OKLAHOMA CITY — After a review of an investigative audit and a ruling by the State Board of Education (SDE), Epic Charter Schools has agreed to repay upwards of $9.1 million to the state.
The investigative audit revealed that Epic Charter Schools and its hired management company owners, Ben Harris and David Chaney, were taking 10 percent of every dollar Epic received to provide administration and management to the school. Their 10 percent fee exceeds the 5 percent administrative cap in state law.
“I want to commend SDE for its work to determine Epic’s administrative costs,” said State Auditor & Inspector Cindy Byrd.
Byrd continues to state that Epic Charter Schools is still a public school district and is funded 100 percent by taxpayers. She said her office's duty is to make sure those funds are being spent properly and today's decision confirms that Epic and its previous leadership "abused millions of taxpayer dollars."
From day one, Byrd says she continually asked what services Epic's management company (EMO) provided in exchange for the 10 percent fee.
“They used state employees and state resources to do their company’s administrative work for the school. Where did the money go?” Byrd says of her investigation.
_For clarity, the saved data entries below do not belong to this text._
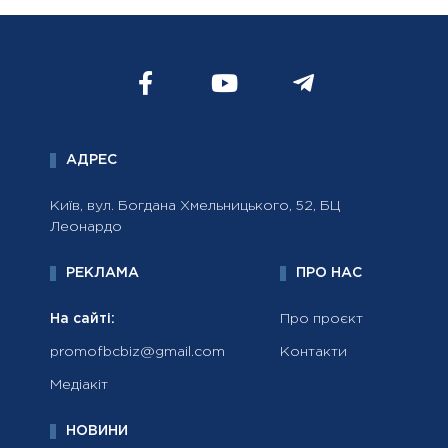
АДРЕС
Київ, вул. Богдана Хмельницького, 52, БЦ
Леонардо
РЕКЛАМА
ПРО НАС
На сайті:
Про проєкт
promofbcbiz@gmail.com
Контакти
Медіакіт
НОВИНИ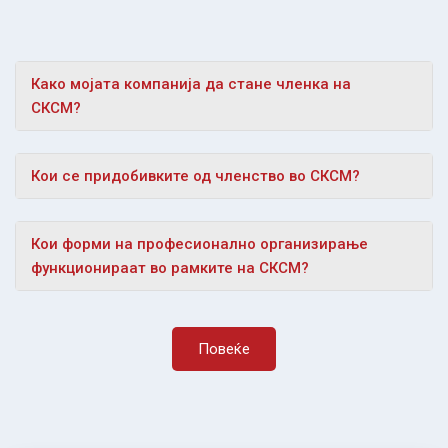
Како мојата компанија да стане членка на
СКСМ?
Кои се придобивките од членство во СКСМ?
Кои форми на професионално организирање
функционираат во рамките на СКСМ?
Повеќе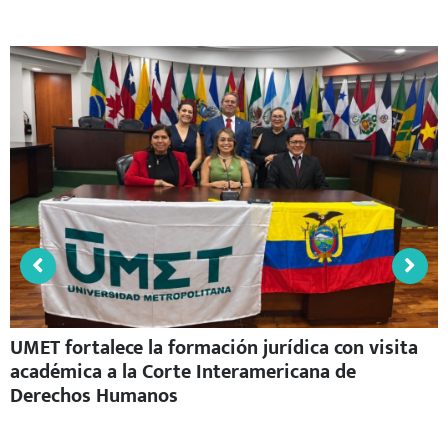
UMET fortalece la formación jurídica con visita
académica a la Corte Interamericana de
Derechos Humanos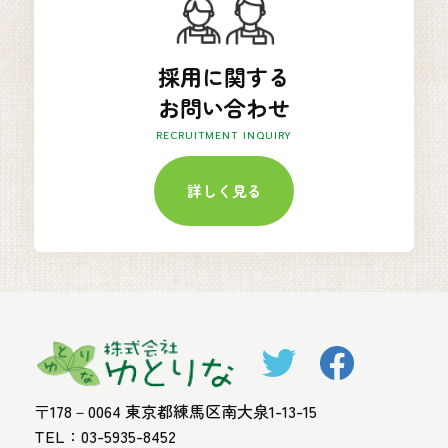
採用に関する
お問い合わせ
RECRUITMENT INQUIRY
詳しく見る
〒178－0064 東京都練馬区南大泉1-13-15
TEL：03-5935-8452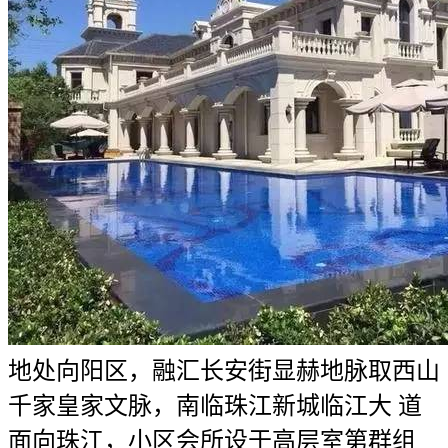
地处向阳区，融汇长安街显赫地脉取西山
千家皇家文脉，南临珠江新城临江大 道
面向珠江，小区会所设于高层室第群组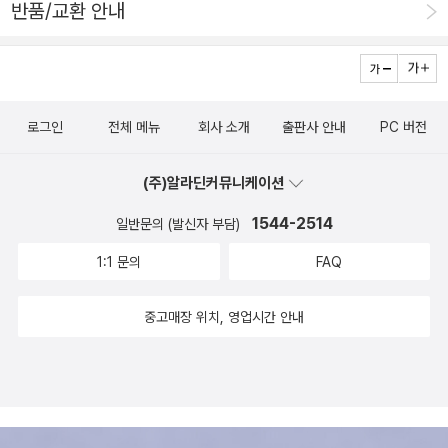
반품/교환 안내
마나 무자비하게 악을 행할 수 있는지를 보여주는 사건이지
0고지를 지나는 길가의 가지만 무성한, ‘희끗한 살갗이 함부
다. 제주 4.3을 다룬 많은 책들은 연대기적으로 사실만을 나
만 반대로 사람이 얼마나 정의롭고 용기 있는 결단을 내릴
로 벗겨진 것 같은’ 나무들에 눈이 쌓인 광경을 상상한다. 무
열해 놓은 경우가 많았다.아니면 어떤 면에서는 감정의 과잉
수 있는지 증명해 주는 역사라고 저자는 말하고 있다. 그는
릎이 잠길 만큼 눈이 많이 쌓이면 저 나무들은 경하가 꿈에
이 되어 솔직히 읽기가 힘든 책들도 있었다. 그렇지만, 이 책
익히 알려진 ‘악의 평범성’을 무력화한 정의로운 용단을 4․3
서 본 ‘수천 명의 남녀들과 야윈 아이들이 어깨를 웅크린 채
은 저자의 어린 시절 경험과 여러번 크로스체크된 사실을 바
로그인
전체 메뉴
회사 소개
출판사 안내
PC 버전
에서 통찰하고 이를 ‘선(善)의 시민성’이라고 명명하면서 개
눈을 맞고 있는 모습’일지도 모른다고 생각했다. 누군가의
탕으로사람들이 궁금해할만한 지점에서 미리 안내를 해주면
념화했다. 자신의 목숨을 걸고 무고한 사람들을 살린 의인
목소리로 들을 수밖에 없는, 경험해보지 않은 역사적 사건인
서 다가왔기 때문에 읽기가 편했다.그것은 저자가 그 만큼
(주)알라딘커뮤니케이션
한 분 한 분의 귀한 이야기가 4장에서 보석처럼 반짝인다. •
4.3에 한강 작가는 바로 들어가지 않는다. 직접 겪지 않은,
많은 사람들을 대해보고 메세지를 전달했을 때 어떻게 하면
1544-2514
일반문의 (발신자 부담)
4․3이 우리에게 남긴 것: 평화·인권·정의·통일의 가치, 시민
바라보는 고통은 아무리 상상해도 그 아픔을 그대로 느낄 수
가장 효율적일지를 치열하게 고민한 결과를 바탕으로 쓰여
성 확장과 회복적 정의 ‘4․3은 무엇일까’라는 의문에 서서히
1:1 문의
FAQ
없다. 한강은 먼저 인선의 손가락 절단으로 인한 치료에 대
진 글이라 가능한 일이다.그래서 제주 4.3을 잘아는 사람들
답을 찾아가고 ‘4·3과 사람들’에 대한 이해의 폭이 넓어지자
한 설명으로 우리에게 통증을 만나게 한다. 봉합수술을 마
은 4.3을 재발견하면서 읽을 수 있고4.3을 모르는 사람은
중고매장 위치, 영업시간 안내
이제 저자의 생각은 ‘4․3이 우리에게 남긴 것은 무엇일까’라
친 인선의 손가락은 3주 동안 3분마다 아직 피가 굳지 않은
제주 4.3을 발견하면서 읽을 수 있었다. 그리고 그보다 더
는 새로운 형태로 나아갔다. 그것은 저자 자신의 삶을 4․3과
봉합된 자리를 바늘로 서슴없이 찔러주어야 한다. 피가 흐르
큰 이유는 이 책은 모두를 위한 제주4.3책이기 때문이다.해
함께하겠다는 의지를 넘어 4․3을 인류 보편의 교훈으로 세
고 통증을 느껴야 신경이 죽지 않기 때문이다. 신경이 죽으
방 즈음에 제주에서 일어난 4.3이라는 비극은 현재를 살고
상에 알리겠다는 다짐이었다. 저자는 4·3이 그 자체로 한국
면 수술한 위쪽 마디가 썩어버린다. 바늘에 찔릴 때마다 수
있는 우리에게 어떤 의미를 줄 수 있을까?E.H Carr는 '역사
현대사는 물론 세계사적으로 큰 교훈을 주는 교재임을 강조
술한 부위에 피가 나 더 부풀어 오른다. 3분마다 인선에게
Until 2019, David Chaney was both Superintendent and 50% owner of the EMO. He also had the authority to submit false information to SDE.
When SAI reported about the company filing falsified invoices and personnel reports, the company claimed it would hire an internal auditor to reassess its administrative costs.
Byrd claims that the 'internal auditor' Epic claimed to hire turned out to be a relative of the company's CFO, Josh Brock. She questions why the new board of Epic now has to pay the price of its former EMO.
“Who is protecting the school and its students?" asks Byrd. "The new board at Epic Charter Schools has taken great steps toward transparency and has been very cooperative in providing SAI needed documentation; now they are under attack.”
Byrd hopes to get answers to her questions as State and Federal investigations progress.
“Almost 14 months ago, I provided documentation to the Attorney General’s office that proved the company submitted false invoices to siphon off millions in taxpayer dollars under false pretenses,” Byrd said. “I am still waiting for legal action to hold Harris, Chaney, and Brock accountable.”
Because of the questions concerning administrative costs within schools, lawmakers asked Governor Kevin Stitt to request a special investigative audit of SDE. That audit is currently underway, and the first phase should be released publicly in spring 2021.
Since the release of the audit, Epic Charter Schools decided to part ways with its co-founders in May 2021. According to the Oklahoman, both Harris and Chaney have filed a breach of contract lawsuit against the school district for nearly $7 million.